**O QUE FAZER:**
1. Transcreva, sem alterações, a passagem do texto sobre o transplante renal robótico que vai de "A cirurgia foi" até "e menos dolorosa.".
2. Responda com base no texto sobre o transplante renal robótico:
(a) Em que cidade Iago vive?
(b) Com qual faculdade o Hospital Felício Rocho mantém a parceria citada?
(c) Em que mês a equipe do HFR realizou a retirada do rim do doador por via robótica?

**TRECHO DO DOCUMENTO:**
—————

Antes do procedimento, Iago vivia em constantes sessões de hemodiálise por conta de complicações de doença renal em estágio terminal. Ele vive em Governador Valadares (MG), região do Vale do Rio Doce, e se deslocava semanalmente à Belo Horizonte para realizar o procedimento exaustivo que o mantinha vivo. Até que sua irmã, Viviane Lopes dos Santos, de 36 anos, foi diagnosticada como apta para a doação de um rim.

Após avaliações do corpo clínico do Hospital Felício Rocho, onde Iago fazia seu tratamento, a decisão foi realizar o primeiro transplante de receptor renal por via robótica da América Latina. Trata-se de um procedimento inovador, pouco invasivo, no qual o órgão é inserido no corpo do paciente e a cirurgia é feita pelo cirurgião através de uma plataforma robótica. Tanta inovação é resultado de uma parceria entre o Hospital Felício Rocho e a Faculdade Ciências Médicas De Minas Gerais (Feluma).

A cirurgia foi realizada com a equipe de transplantes e de cirurgia robótica do Hospital Felício Rocho, assistida pelo médico Cirurgião Geral, Dr. Enrico Benedete, Chefe de Departamento da Universidade de Illinois, nos Estados Unidos. Antes disso, em outubro deste ano, e também de forma pioneira, a equipe do HFR já havia feito a cirurgia de retirada do rim do doador para transplante, também por via robótica.

O transplante renal é a melhor terapia de substituição renal em portadores de insuficiência renal crônica. Ele melhora a qualidade de vida e o tempo de vida desses pacientes. Implantar o robô nesse tipo procedimento colabora para essa cirurgia tornar-se ainda mais segura, eficaz e para que a recuperação seja mais rápida e menos dolorosa.

—————

**LINHAS FORNECIDAS:**
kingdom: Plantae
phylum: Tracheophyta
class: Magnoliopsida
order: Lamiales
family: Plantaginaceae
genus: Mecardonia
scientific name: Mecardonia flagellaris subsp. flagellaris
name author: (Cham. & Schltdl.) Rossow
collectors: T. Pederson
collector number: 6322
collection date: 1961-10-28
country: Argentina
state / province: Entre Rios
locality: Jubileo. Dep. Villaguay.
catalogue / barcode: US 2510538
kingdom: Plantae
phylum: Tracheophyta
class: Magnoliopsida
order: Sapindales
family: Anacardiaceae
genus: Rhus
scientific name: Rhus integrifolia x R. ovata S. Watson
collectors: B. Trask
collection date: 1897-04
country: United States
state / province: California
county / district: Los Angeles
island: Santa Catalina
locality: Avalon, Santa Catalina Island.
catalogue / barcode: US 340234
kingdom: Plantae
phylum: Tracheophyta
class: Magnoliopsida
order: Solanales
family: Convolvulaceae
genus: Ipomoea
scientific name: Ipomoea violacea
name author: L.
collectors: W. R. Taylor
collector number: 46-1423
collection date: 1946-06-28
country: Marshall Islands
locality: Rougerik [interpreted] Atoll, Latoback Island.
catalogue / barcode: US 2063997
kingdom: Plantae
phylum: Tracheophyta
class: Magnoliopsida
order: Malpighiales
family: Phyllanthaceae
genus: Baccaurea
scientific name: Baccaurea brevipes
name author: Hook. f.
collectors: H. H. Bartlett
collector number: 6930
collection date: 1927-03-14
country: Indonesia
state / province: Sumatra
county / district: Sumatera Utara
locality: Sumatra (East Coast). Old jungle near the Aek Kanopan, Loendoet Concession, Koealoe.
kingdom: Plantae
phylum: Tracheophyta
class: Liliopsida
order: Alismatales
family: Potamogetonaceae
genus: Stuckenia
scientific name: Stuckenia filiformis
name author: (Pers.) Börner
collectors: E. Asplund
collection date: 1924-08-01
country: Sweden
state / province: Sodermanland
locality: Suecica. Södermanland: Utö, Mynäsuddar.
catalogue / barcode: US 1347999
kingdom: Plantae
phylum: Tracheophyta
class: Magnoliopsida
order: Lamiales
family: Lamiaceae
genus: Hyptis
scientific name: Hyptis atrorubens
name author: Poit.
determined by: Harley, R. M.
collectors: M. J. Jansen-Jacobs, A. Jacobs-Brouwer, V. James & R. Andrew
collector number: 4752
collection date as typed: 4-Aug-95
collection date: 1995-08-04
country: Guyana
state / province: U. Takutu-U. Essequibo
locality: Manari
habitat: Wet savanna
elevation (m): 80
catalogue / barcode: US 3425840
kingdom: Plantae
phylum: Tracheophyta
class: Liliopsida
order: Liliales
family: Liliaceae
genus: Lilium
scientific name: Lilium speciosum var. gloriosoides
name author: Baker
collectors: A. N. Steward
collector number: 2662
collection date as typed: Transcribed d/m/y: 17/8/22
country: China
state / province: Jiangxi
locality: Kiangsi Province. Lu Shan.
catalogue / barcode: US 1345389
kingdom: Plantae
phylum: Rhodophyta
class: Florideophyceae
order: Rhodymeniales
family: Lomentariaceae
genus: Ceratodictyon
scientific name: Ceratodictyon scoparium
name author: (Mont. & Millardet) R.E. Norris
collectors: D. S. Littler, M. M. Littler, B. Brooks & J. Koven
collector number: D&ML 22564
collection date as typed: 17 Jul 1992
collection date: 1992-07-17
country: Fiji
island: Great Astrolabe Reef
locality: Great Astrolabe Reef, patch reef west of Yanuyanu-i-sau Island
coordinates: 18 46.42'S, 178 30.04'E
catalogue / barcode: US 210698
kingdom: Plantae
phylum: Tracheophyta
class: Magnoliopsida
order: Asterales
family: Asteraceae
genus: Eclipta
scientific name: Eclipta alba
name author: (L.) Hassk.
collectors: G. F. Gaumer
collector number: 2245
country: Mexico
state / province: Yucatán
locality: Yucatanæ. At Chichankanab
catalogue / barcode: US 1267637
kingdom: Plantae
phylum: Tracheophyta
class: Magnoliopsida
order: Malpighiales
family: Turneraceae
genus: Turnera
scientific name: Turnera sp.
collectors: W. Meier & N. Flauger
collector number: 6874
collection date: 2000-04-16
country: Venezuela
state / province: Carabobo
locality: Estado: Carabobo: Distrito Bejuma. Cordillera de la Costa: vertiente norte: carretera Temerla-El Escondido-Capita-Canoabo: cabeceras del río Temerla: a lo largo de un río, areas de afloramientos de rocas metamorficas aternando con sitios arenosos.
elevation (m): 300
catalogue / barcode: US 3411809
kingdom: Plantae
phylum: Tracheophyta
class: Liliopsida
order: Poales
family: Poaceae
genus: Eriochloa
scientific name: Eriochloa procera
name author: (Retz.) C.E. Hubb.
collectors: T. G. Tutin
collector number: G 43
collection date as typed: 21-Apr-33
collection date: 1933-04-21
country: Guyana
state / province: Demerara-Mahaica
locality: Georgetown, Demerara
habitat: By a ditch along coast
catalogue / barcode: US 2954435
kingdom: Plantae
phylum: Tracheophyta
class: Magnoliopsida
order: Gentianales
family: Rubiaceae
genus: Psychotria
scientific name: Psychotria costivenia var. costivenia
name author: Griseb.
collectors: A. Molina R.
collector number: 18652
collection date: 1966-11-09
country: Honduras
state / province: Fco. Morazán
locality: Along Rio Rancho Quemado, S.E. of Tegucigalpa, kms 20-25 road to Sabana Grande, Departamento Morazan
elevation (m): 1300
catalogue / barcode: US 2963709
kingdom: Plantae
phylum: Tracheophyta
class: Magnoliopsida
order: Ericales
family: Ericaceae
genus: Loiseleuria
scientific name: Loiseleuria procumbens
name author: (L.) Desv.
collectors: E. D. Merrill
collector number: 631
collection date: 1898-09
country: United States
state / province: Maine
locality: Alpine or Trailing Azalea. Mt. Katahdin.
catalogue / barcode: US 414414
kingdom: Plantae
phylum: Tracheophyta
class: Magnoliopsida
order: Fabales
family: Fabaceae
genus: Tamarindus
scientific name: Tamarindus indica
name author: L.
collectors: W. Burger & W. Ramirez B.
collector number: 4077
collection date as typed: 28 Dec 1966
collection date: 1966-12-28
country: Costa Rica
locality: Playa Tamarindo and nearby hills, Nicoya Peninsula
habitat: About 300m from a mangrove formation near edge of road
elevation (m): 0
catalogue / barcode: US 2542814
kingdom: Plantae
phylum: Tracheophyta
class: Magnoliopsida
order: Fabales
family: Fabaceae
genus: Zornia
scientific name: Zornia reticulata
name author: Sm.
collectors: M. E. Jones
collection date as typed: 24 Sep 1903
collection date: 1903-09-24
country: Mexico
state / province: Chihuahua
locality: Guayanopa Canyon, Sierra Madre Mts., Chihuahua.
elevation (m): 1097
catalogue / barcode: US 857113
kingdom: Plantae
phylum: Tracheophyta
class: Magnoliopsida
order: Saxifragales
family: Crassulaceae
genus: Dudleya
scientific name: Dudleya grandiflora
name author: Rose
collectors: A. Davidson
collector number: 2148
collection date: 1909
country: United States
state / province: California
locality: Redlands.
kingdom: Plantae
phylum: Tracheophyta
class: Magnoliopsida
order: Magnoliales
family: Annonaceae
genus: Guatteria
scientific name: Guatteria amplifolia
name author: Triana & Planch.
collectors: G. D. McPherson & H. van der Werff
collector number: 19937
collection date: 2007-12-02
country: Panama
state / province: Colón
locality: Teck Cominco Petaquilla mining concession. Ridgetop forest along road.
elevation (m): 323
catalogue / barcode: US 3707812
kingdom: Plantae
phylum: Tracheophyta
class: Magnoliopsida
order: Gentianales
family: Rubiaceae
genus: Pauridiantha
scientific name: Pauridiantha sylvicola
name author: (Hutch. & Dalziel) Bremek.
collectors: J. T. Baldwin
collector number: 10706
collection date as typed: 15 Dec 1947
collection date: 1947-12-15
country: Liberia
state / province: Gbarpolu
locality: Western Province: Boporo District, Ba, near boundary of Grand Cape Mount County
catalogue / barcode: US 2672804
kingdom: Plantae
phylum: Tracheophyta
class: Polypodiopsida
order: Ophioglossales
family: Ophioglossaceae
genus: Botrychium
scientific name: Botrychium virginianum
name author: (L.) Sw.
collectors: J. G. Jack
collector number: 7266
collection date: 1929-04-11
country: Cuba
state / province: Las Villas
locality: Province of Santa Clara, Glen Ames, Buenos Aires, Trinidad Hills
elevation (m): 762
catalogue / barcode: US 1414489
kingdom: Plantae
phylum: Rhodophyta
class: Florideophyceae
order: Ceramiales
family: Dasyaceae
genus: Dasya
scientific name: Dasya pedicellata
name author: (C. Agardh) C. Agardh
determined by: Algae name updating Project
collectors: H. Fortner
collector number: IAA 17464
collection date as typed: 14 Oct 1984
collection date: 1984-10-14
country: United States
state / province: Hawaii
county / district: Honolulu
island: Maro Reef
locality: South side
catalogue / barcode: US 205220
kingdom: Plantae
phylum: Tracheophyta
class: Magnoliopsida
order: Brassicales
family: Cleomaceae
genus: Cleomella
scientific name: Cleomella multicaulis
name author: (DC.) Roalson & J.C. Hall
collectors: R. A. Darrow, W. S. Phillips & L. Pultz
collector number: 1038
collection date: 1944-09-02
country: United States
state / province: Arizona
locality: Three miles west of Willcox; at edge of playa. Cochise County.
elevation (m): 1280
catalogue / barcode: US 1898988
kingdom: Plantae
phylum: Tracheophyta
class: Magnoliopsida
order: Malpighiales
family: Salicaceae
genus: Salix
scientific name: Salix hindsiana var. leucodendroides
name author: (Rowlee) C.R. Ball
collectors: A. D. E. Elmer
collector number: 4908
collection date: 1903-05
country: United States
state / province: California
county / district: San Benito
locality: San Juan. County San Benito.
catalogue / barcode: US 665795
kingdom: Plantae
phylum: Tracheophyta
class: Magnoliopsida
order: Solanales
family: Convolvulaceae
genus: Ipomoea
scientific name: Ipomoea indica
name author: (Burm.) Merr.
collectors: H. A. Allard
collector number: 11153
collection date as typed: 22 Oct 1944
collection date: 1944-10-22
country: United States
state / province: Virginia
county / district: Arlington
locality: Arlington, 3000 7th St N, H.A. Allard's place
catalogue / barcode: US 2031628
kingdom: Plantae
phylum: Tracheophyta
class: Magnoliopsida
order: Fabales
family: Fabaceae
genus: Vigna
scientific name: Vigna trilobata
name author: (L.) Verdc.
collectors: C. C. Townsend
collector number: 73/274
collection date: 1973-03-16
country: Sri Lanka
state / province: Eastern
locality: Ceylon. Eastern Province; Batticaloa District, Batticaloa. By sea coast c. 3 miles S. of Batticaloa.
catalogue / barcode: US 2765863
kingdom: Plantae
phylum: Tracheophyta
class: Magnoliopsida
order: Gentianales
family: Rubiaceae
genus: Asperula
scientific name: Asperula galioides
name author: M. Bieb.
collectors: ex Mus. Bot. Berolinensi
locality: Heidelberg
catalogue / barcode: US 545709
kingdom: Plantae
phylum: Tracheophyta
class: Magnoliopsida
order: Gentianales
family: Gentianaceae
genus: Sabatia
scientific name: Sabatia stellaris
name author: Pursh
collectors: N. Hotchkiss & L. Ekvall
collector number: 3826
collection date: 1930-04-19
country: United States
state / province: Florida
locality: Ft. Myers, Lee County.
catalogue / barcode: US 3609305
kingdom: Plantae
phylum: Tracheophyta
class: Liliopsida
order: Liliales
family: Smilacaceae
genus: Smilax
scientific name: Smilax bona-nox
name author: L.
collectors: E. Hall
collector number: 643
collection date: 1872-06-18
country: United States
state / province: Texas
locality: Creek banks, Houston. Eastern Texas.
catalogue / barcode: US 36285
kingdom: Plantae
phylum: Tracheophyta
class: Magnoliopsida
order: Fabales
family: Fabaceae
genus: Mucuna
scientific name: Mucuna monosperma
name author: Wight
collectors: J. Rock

—————

**RESPOSTAS:**
1.
A cirurgia foi realizada com a equipe de transplantes e de cirurgia robótica do Hospital Felício Rocho, assistida pelo médico Cirurgião Geral, Dr. Enrico Benedete, Chefe de Departamento da Universidade de Illinois, nos Estados Unidos. Antes disso, em outubro deste ano, e também de forma pioneira, a equipe do HFR já havia feito a cirurgia de retirada do rim do doador para transplante, também por via robótica.

O transplante renal é a melhor terapia de substituição renal em portadores de insuficiência renal crônica. Ele melhora a qualidade de vida e o tempo de vida desses pacientes. Implantar o robô nesse tipo procedimento colabora para essa cirurgia tornar-se ainda mais segura, eficaz e para que a recuperação seja mais rápida e menos dolorosa.

2.
(a) Em Governador Valadares (MG).
(b) Com a Faculdade Ciências Médicas De Minas Gerais (Feluma).
(c) Em outubro.